Una Virgen de la Caridad custodia la cómoda de mi madre antes de que tenga memoria. Recuerdo que cuando hice la prueba de ingreso a la Vocacional había una vela encendida ante ella. Y así: una vela por cada muerte, vela-señal lumínica para que los difuntos lleguen seguros a los solitarios andenes; un vela por cada extravío, luz- faro, luz- guía; una vela por cada escasez terrenal o etérea, luz dual alma-cuerpo, luz- fogata, luz-horno. Podemos tener crisis políticas, económicas, financieras, ecológicas, alimentarias, pero nunca nunca una crisis de fe. Con la fe no se juega, con la historia tampoco.
Dicen que los mambises se encomendaban a la Virgen antes de lanzarse descarnados contra el cuadro español y que en el pecho del general Antonio que tanto plomo soportó, había también “cobre” en forma de una medallita y , por ello, podemos llamarla mambisa sin dudar. Tantos santos y santas atravesaron el Altántico, San Carlos, San Gerónimos; sin embargo, necesitábamos una santa cubana, una santa nacida de las entrañas de nuestra sal y de nuestro polvo.
Nosotros no somos Francia, no somos Inglaterra, nosotros no tenemos próceres que mataron dragones como San Jorge o santos reyes como San Luis. Nuestra advocación de la patrona cristiana la encontraron esclavos, el negro Juan Moreno, y los indios Juan y Rodrigo de Hoyos, es una Santa de los pobre, de los humildes, de los guajiros, de los carboneros de la Ciénaga de Zapata, de los arrieros del Escambray.
Es María y es Oshún, soberana del reino de lo dulce, las aguas y las mieles; y donde debe existir una dicotomía entre aquella sin pecado concebida y la orisha zalamera, icono de la belleza, de la feminidad, entre la madre y la amante, no la hay. Y en las casas cubanas se le rinde culto en cualquiera de sus avatares, la africana y la europea, porque como dijera Don Fernando Ortiz somos una sola cultura y con el sincretismo, y con el sincretismo no se juega.

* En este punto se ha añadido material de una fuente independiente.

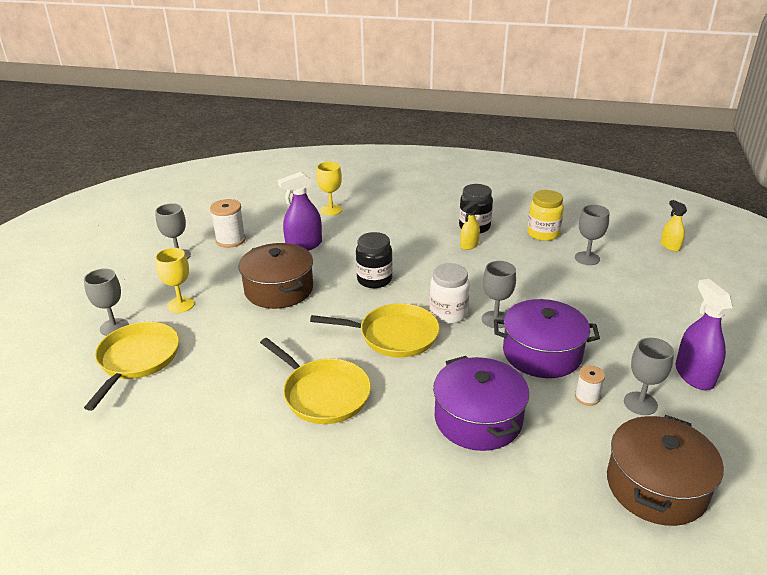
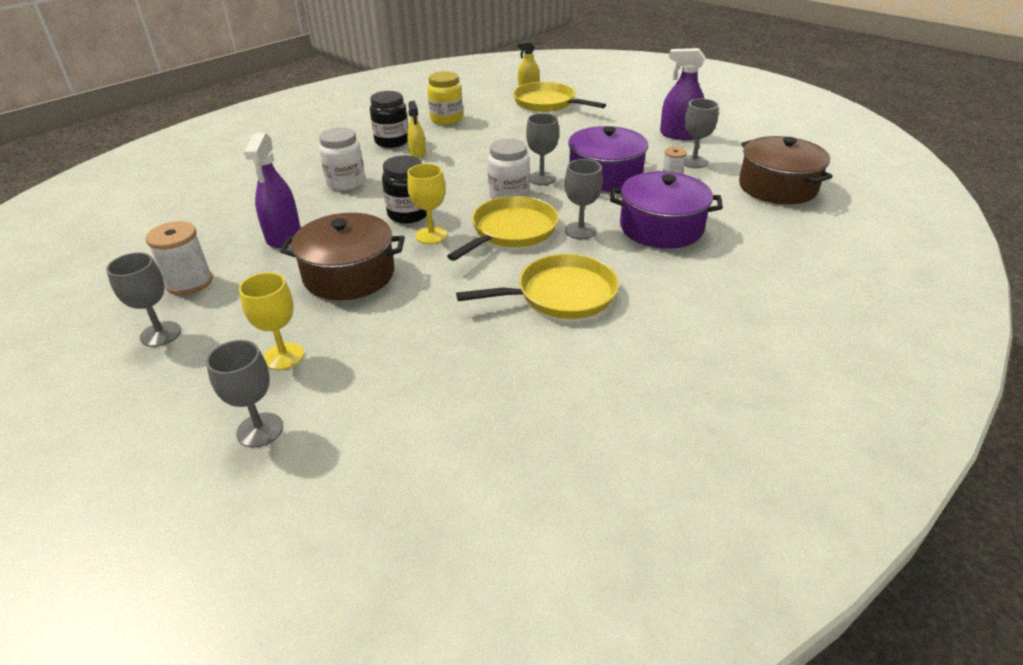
camera: 60 degrees left, 5 degrees up
(137, 360) = (362, 420): yellow pan -> yellow pan (547, 103)
(331, 210) = (237, 200): yellow goblet -> yellow goblet (431, 235)
(392, 236) = (346, 183): none -> white jar
(587, 258) = (504, 117): grey goblet -> grey goblet (580, 231)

Los cubanos y los hijos de cubanos y los nietos de cubanos, por la Tierra esparcidos, todos se resguardan bajo el mismo manto dorado. No importa de que lado de la diáspora te encuentres, los mismos referentes te acompañan. Con la identidad no se juega y la Virgen de la Caridad del Cobre, más allá de su connotación religiosa se vuelve un símbolo cultural de la nación. Nadie es ajena a ella sin importar donde coloquen su fe, si en los cielos o en la tierra o si en ambos a la vez.

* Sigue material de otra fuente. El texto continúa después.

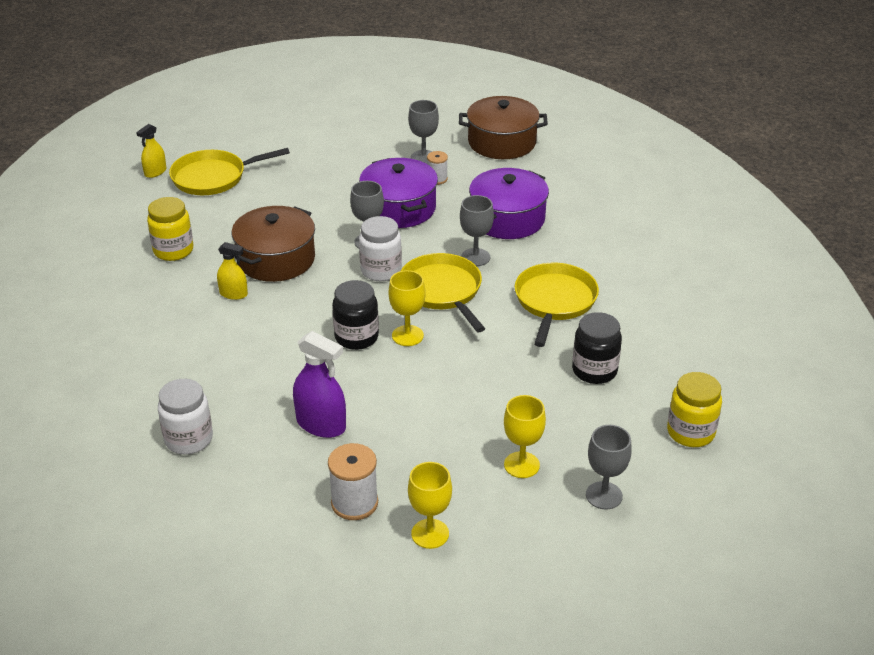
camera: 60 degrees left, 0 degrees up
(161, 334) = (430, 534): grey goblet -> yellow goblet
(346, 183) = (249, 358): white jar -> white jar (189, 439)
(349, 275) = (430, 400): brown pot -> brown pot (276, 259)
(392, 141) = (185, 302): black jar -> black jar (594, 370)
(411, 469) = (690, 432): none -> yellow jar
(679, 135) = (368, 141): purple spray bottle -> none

Por ello, resulta tan triste que en su nombre se convoque al disenso en una llamada Revolución de los Girasoles. Es decir que aquello que debería ser causa de unidad se vuelva un parte-aguas; o que desempolven viejas rencillas y divorcios, como el que existió entre la religión y el proceso político cubano, y que desde hace 30 años, con la conversión de Cuba de un estado ateo a uno laico, se intenta alcanzar un consenso, porque lo más importante resulta comprendernos como un país con una gran diversidad cultural y con un objetivo trazado: el bienestar de todos sus hijos.

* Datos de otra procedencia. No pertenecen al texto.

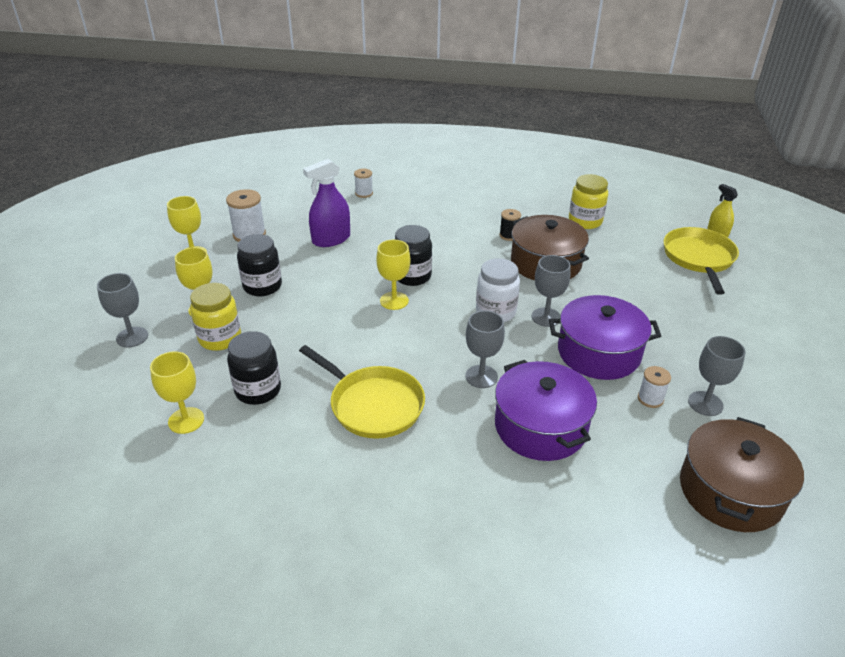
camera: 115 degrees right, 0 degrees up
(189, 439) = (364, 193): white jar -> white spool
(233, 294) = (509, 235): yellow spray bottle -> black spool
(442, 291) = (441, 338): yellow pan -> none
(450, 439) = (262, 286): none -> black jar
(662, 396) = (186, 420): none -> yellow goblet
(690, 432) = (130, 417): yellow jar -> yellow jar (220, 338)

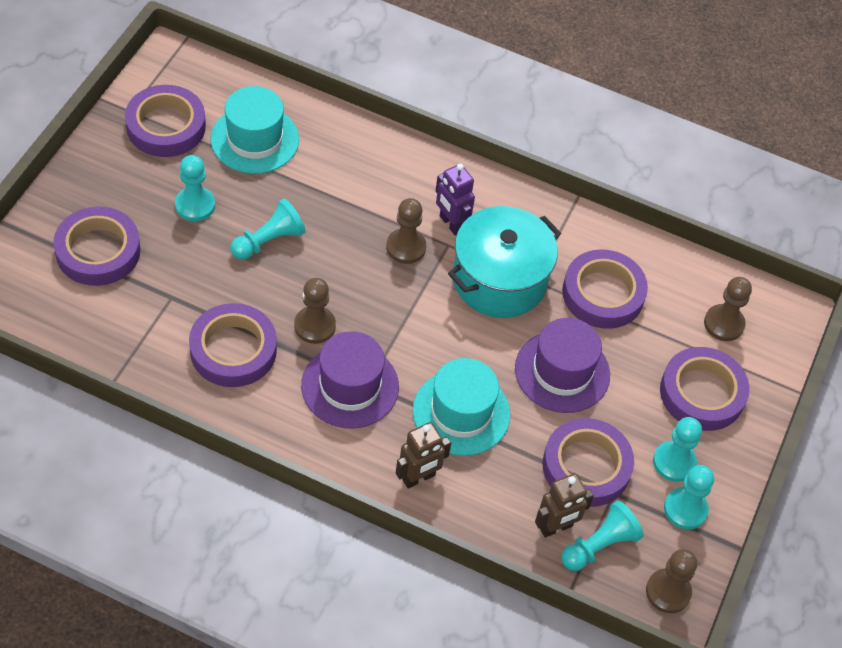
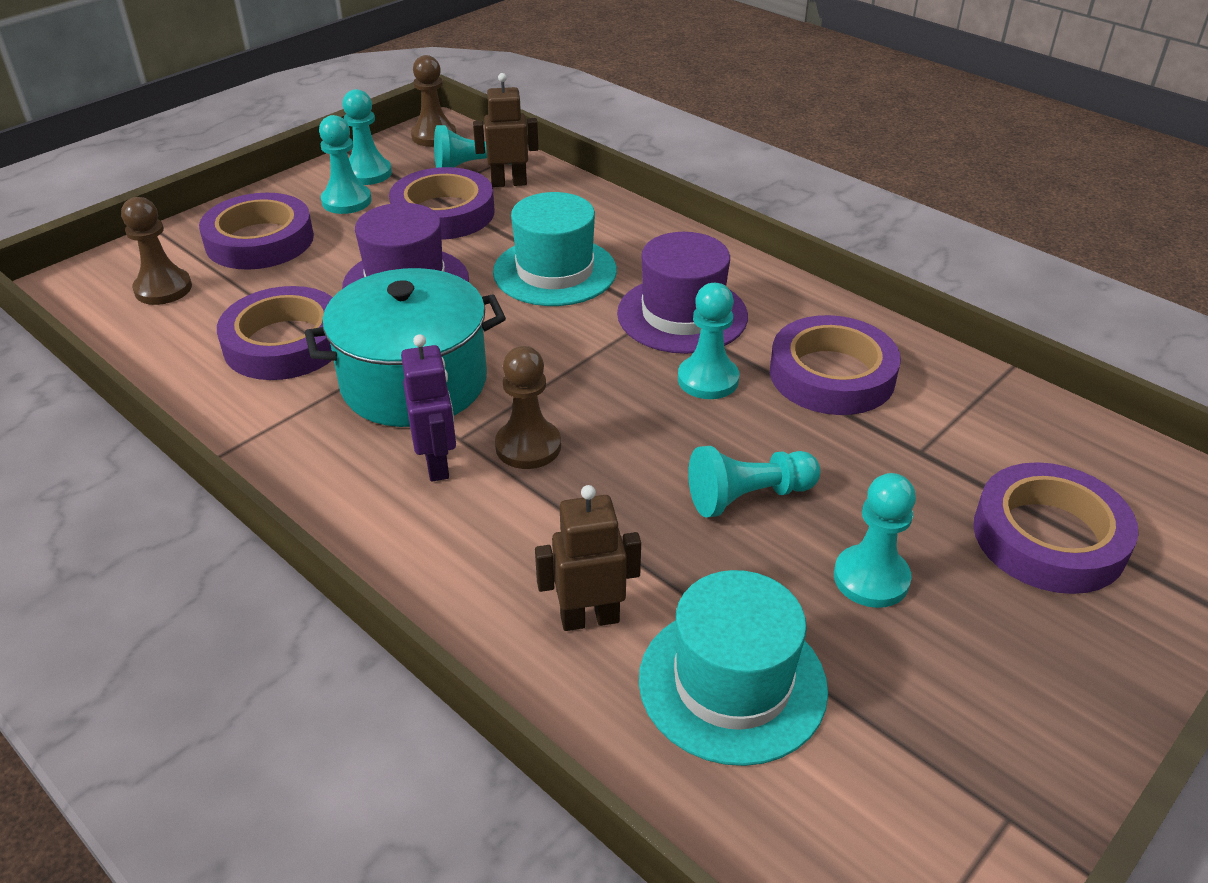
camera: 155 degrees left, 15 degrees down
(166, 126) = (923, 756): purple tape -> none
(315, 326) = (708, 380): brown pawn -> turquoise pawn
(418, 478) = (634, 234): brown robot -> brown robot (589, 618)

Un famoso libro de tácticas bélicas plantea que “el arte de la guerra consiste en el engaño”; sin embargo, este llamado para que la gente use ropaje amarillo o porten girasoles no va más allá de una estafa barata que los primeros que se engañan son los que la convocan. Al final los cubanos utilizarán este tono sin que nadie se los sugiera, porque lo llevan en la sangre, junto con leucocitos y los glóbulos rojos. Las tradiciones no deben tergiversarse.
Con la fe, con la historia, con la cultura y con la identidad no se juega. Lo sacro, entiéndase el término más allá de su connotación religiosa, aquello que merece la veneración y el respeto de todos, no debe volverse un arma para confrontaciones entre hermanos, sino como fuente de diálogo. Yo, por mi parte, secundo el coro de la que tal vez sea la canción más conocida de la historia musical cubana y digo: “Contigo me voy, mi santa”.